Exercise description: Go through the data below line by line and count those containing the word "status". Reply with the count only.

Data for analysis:
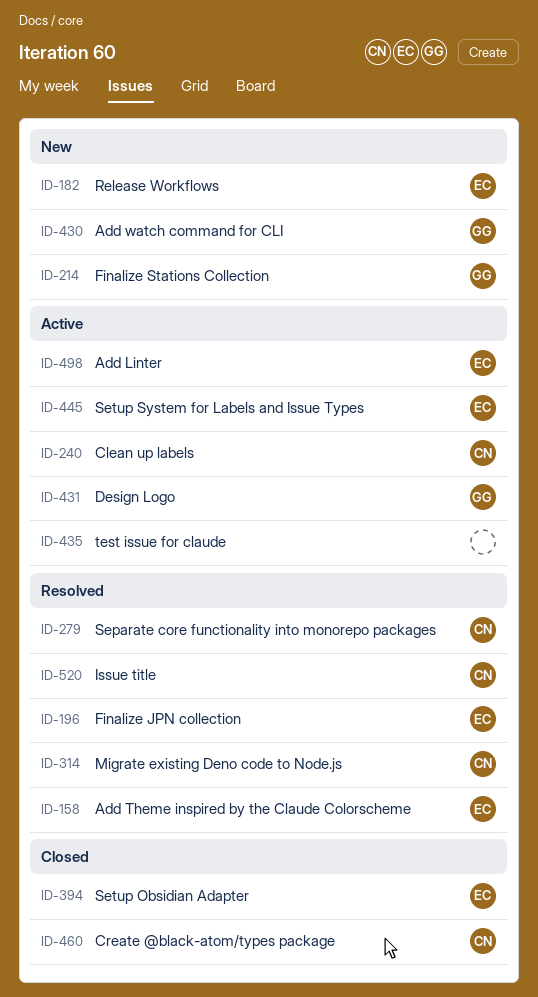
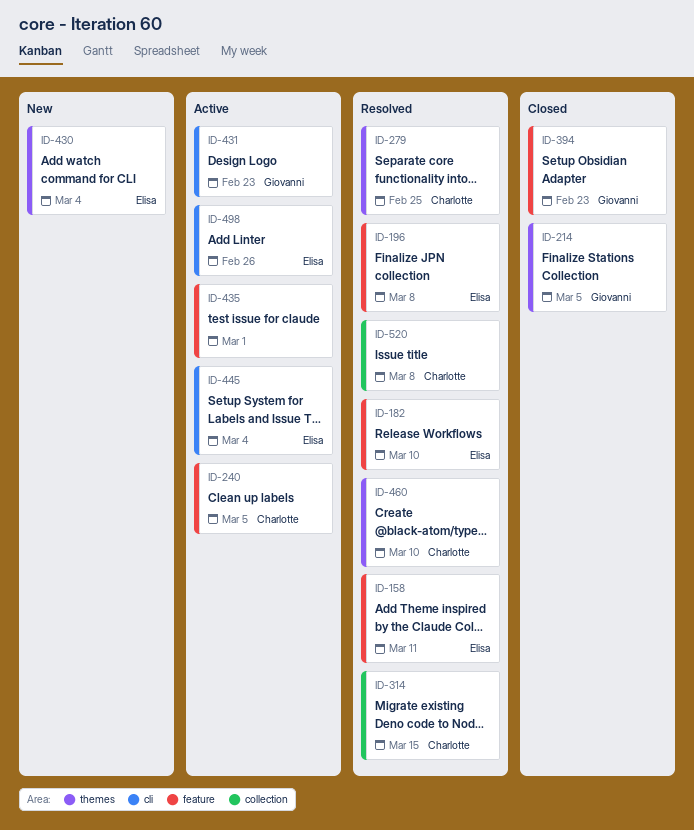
ID-182, status: New -> Resolved
ID-214, status: New -> Closed
ID-394, owner: Elisa -> Giovanni
ID-430, owner: Giovanni -> Elisa
ID-460, status: Closed -> Resolved

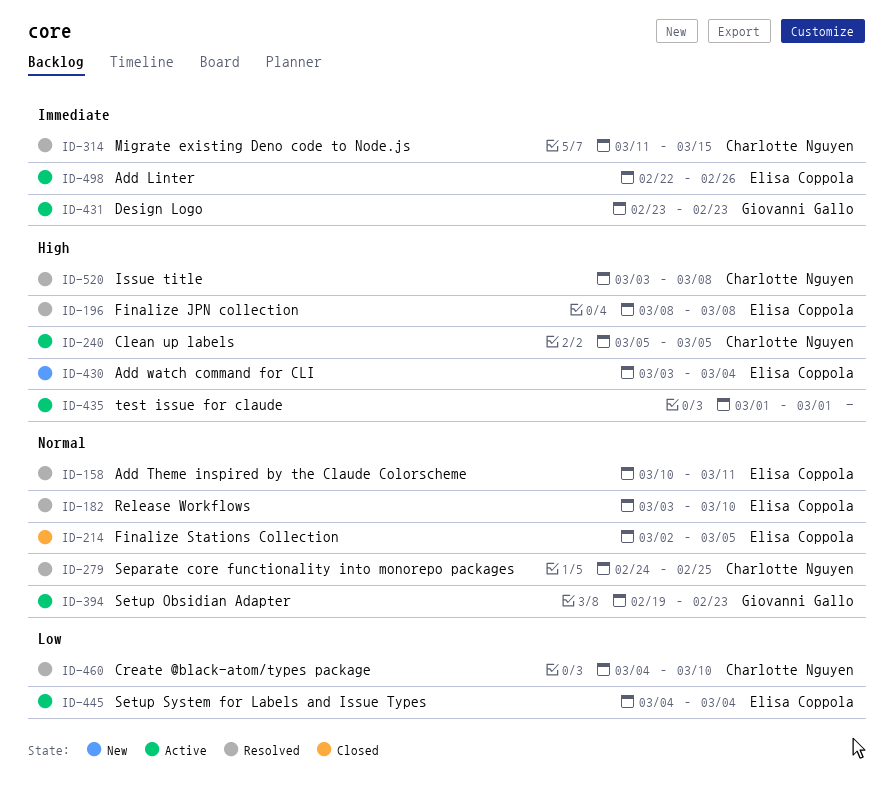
ID-214, owner: Giovanni Gallo -> Elisa Coppola
ID-394, status: Closed -> Active

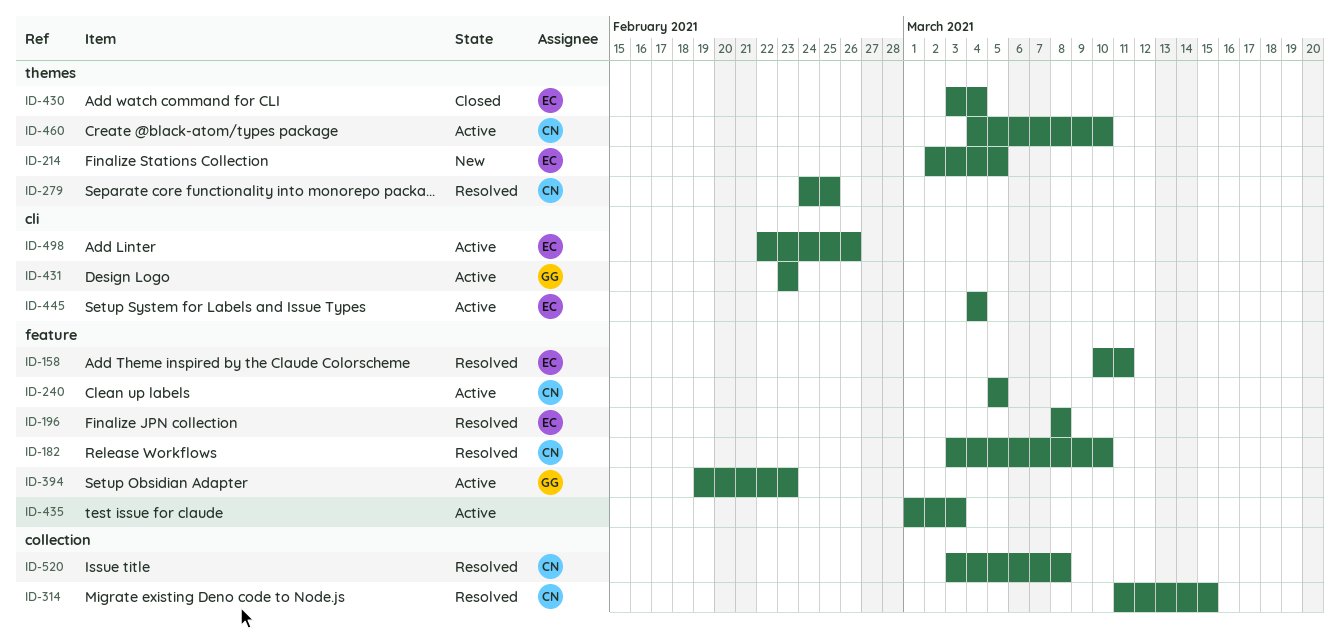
ID-182, owner: Elisa Coppola -> Charlotte Nguyen
ID-214, status: Closed -> New
ID-430, status: New -> Closed
ID-435, due: Mar 1 -> Mar 3
ID-460, status: Resolved -> Active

Answer for this exercise: 7